In China, there are almost 300 million people aged 60 or older, or 21.1% of the country’s total population. There are 216.76 million people over 65. And life expectancy has increased considerably in recent decades, from 67 years in 1980 to 78.6 years today, according to the National Health Commission. Chinese authorities believe that by 2035 the number of people over 60 could increase to 400 million (just for comparison: the European Union has 448 million people).
At the same time, the Asian giant is in a demographic decline. In 2022, it lost population for the first time since the famines of 1961, and fertility rates are at an all-time low. The number of people of working age has fallen since 2012, with an average annual decline of more than 3 million people, according to data provided by Minister Wang. “In the future, the proportion of the working-age population in relation to the total population will continue to decline,” she said.

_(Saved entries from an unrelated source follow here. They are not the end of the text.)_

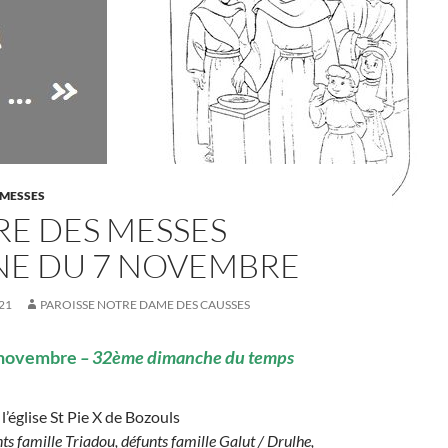
 MESSES
RE DES MESSES
NE DU 7 NOVEMBRE
21
PAROISSE NOTRE DAME DES CAUSSES
 novembre
–
32ème dimanche du temps
l’église St Pie X de Bozouls
nts famille Triadou, défunts famille Galut / Drulhe,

Delaying the legal retirement age can “maintain the momentum and vitality of economic and social development.” The Chinese Academy of Social Sciences has warned that, under current trends, the pension system would run out of money by 2035.
The reform package comes at a time when the Chinese economy, hit by the bursting of a giant property bubble, has entered a phase of slowdown. The years of crazy double-digit growth are long gone, although it remains at rates far above those of most Western countries. In 2023, its GDP grew by 5.2%, and it expects to remain around 5% this year, a figure that some analysts already question. At the same time, Beijing is aware that it faces numerous challenges, including the absence of births, care for the elderly and youth unemployment.
Chinese President Xi Jinping, who is visiting the western province of Gansu, has asked all regions and departments in the country to do a good economic job in the latter part of the third quarter and the fourth quarter. He has urged them to make efforts to “complete the annual goals and tasks of economic and social development,” CCTV reported.
“The measure is an important and well-considered decision, given the current social and economic situation in China and its demographic structure,” he said in the cited article. People’s Daily Pang Shi, director of the Department of Employment and Entrepreneurship at the Chinese Academy of Personnel Sciences, said: “Improving healthcare and increasing life expectancy of the population mean that older people with better health and rich work experience can continue to use their skills to earn income.”